Still, he hadn’t been in this league long enough to experience the kind of failure that would require an adjustment. He was also fresh off a lackluster season in Double-A in which he slugged just .428 with 56 RBIs in 134 games. Those aren’t bad numbers, to be sure, but they are also not necessarily predictive of superstardom (though Troy Tulowitzki slugged .473 with the Drillers and Todd Helton slugged .486 in Double-A – so Arenado’s number wasn’t that far off).
The other issue to consider was Arenado’s reputation as being somewhat immature. The Rockies, of course, should have had more insight into this than anyone else, so maybe they knew it was something to either disregard or something they felt he had quickly outgrown.
With all this taken into account, the Rockies called up Arenado after just three weeks with the Sky Sox to open the 2013 season and he made his big-league debut on April 28.
Looking back now, it was such an obvious choice.
Arenado finished seventh in Rookie of the Year voting. He won a gold glove at third base. His 3.9 wins above replacement – according to Baseball-Reference.com figures – ranked behind only Tulowitzki and Carlos Gonzalez among Rockies position players and place him behind just David Wright and Juan Uribe among National League third basemen.

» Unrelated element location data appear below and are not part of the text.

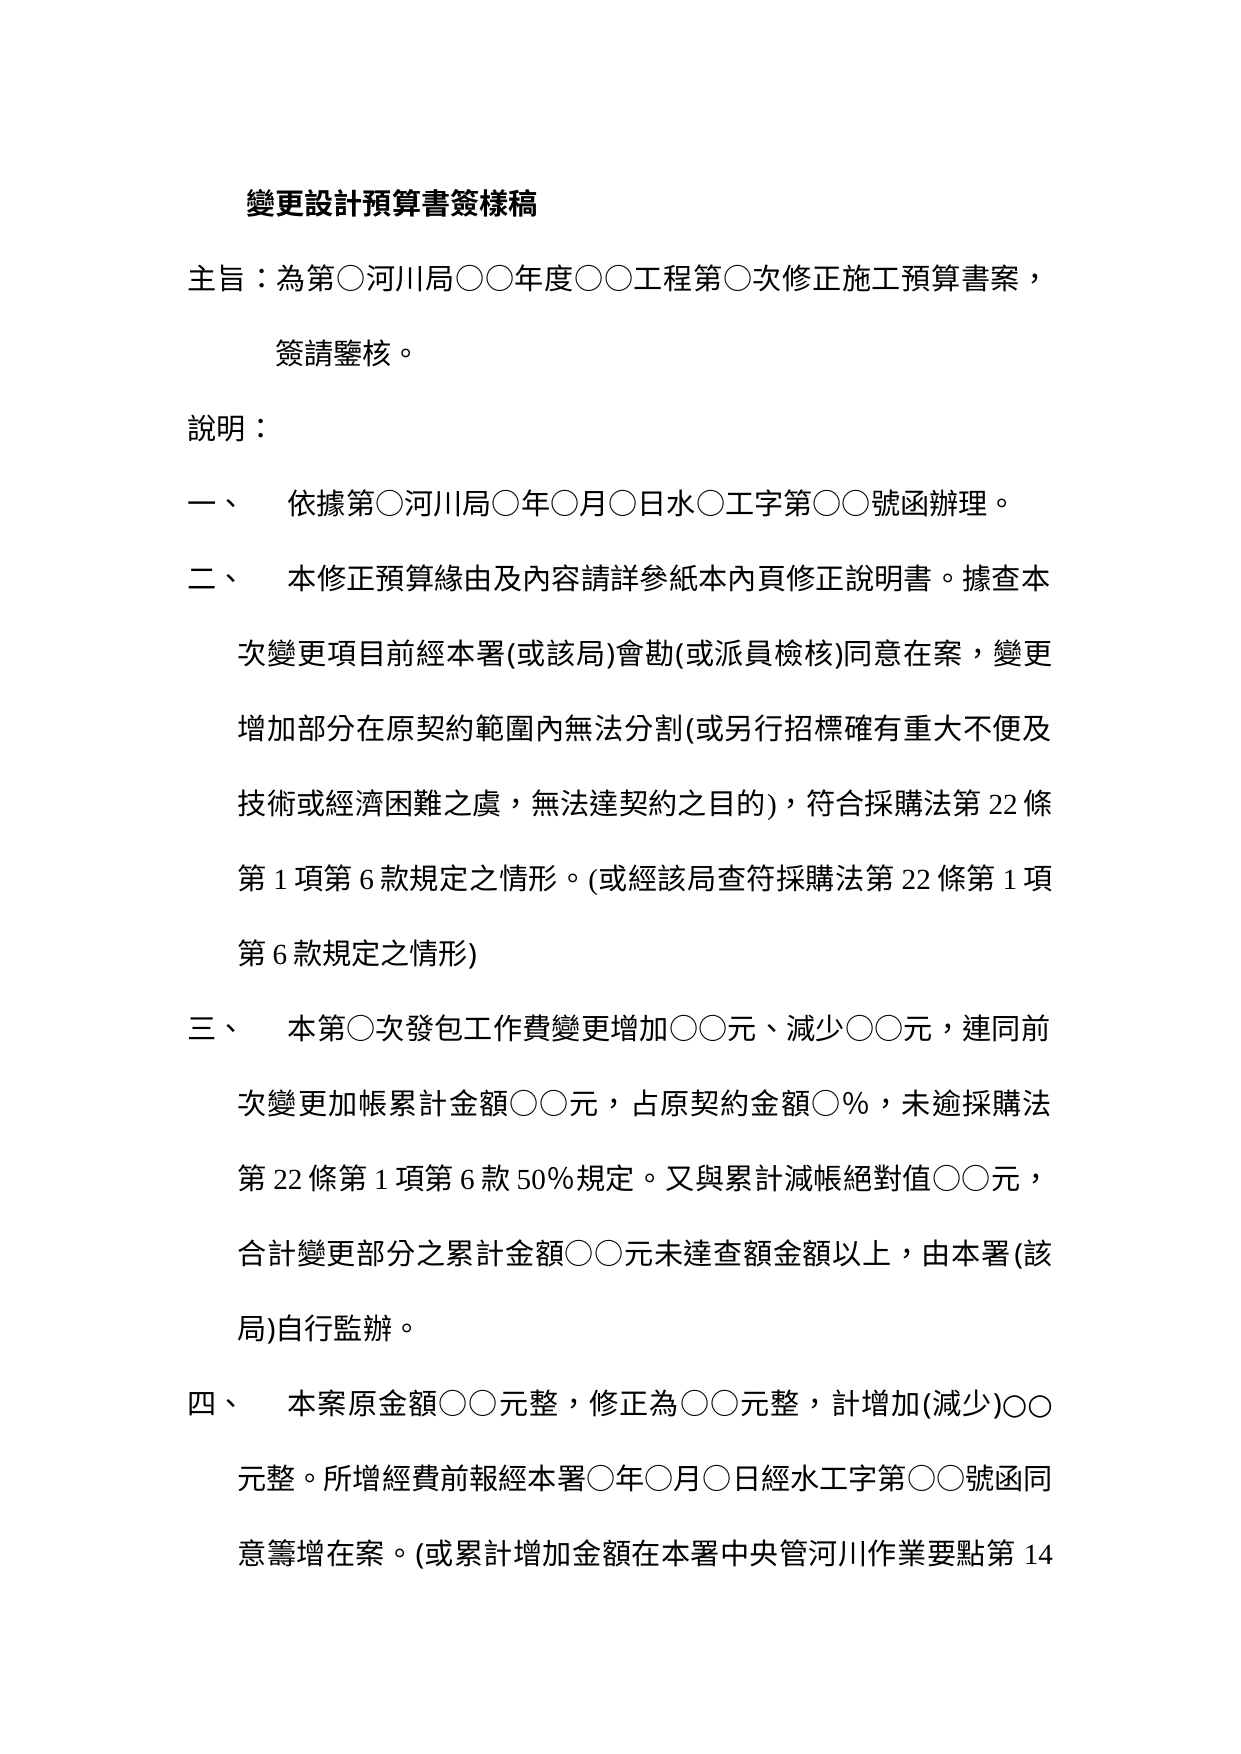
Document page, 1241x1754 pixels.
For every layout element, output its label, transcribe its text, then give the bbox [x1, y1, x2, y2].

list 本第○次發包工作費變更增加○○元、減少○○元，連同前次變更加帳累計金額○○元，占原契約金額○％，未逾採購法第22條第1項第6款50％規定。又與累計減帳絕對值○○元，合計變更部分之累計金額○○元未達查額金額以上，由本署(該局)自行監辦。 [187, 989, 1053, 1364]
text 主旨：為第○河川局○○年度○○工程第○次修正施工預算書案，簽請鑒核。 [187, 239, 1053, 389]
list 本案原金額○○元整，修正為○○元整，計增加(減少)○○元整。所增經費前報經本署○年○月○日經水工字第○○號函同意籌增在案。(或累計增加金額在本署中央管河川作業要點第14 [187, 1364, 1053, 1589]
text 說明： [187, 389, 1053, 464]
list 本修正預算緣由及內容請詳參紙本內頁修正說明書。據查本次變更項目前經本署(或該局)會勘(或派員檢核)同意在案，變更增加部分在原契約範圍內無法分割(或另行招標確有重大不便及技術或經濟困難之虞，無法達契約之目的)，符合採購法第22條第1項第6款規定之情形。(或經該局查符採購法第22條第1項第6款規定之情形) [187, 539, 1053, 989]
text 變更設計預算書簽樣稿 [187, 164, 1053, 239]
list 依據第○河川局○年○月○日水○工字第○○號函辦理。 [187, 464, 1053, 539]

Perhaps most important, that season gave Arenado some big-league experience heading into 2014, as season he started two weeks before turning 23.

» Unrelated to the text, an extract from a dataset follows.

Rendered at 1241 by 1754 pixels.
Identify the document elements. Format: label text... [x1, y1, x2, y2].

He came into this season carrying the look of a veteran and continued to play elite defense while adding an advanced bat. He was batting .305 with six home runs and 17 doubles when he went down with a broken hand after 49 games. He also put together a 28-game hitting streak.
Now, Arenado is back with the Sky Sox on a rehab assignment. Through the first four innings he had already gone 2-for-3 with a double and a highlight-reel stab of a line drive at third base.
On a night in which the Sky Sox are honoring Star Wars, it’s perhaps most fitting to say the Nolan Arenado we saw last year was like the Luke Skywalker from Episode 4. The one who arrived on Saturday was the Return of the Jedi version.
The Rockies obviously saw the potential of this, or they wouldn’t have called him up so quickly. After all, most teams wait until they are sure with a prospect of his caliber, rather than putting them at risk of the confusing, sometimes detrimental process of yo-yoing back and forth between the majors and minors.
Arenado was ready, even if we didn’t know it then. Seeing him again makes that fact all the more clear.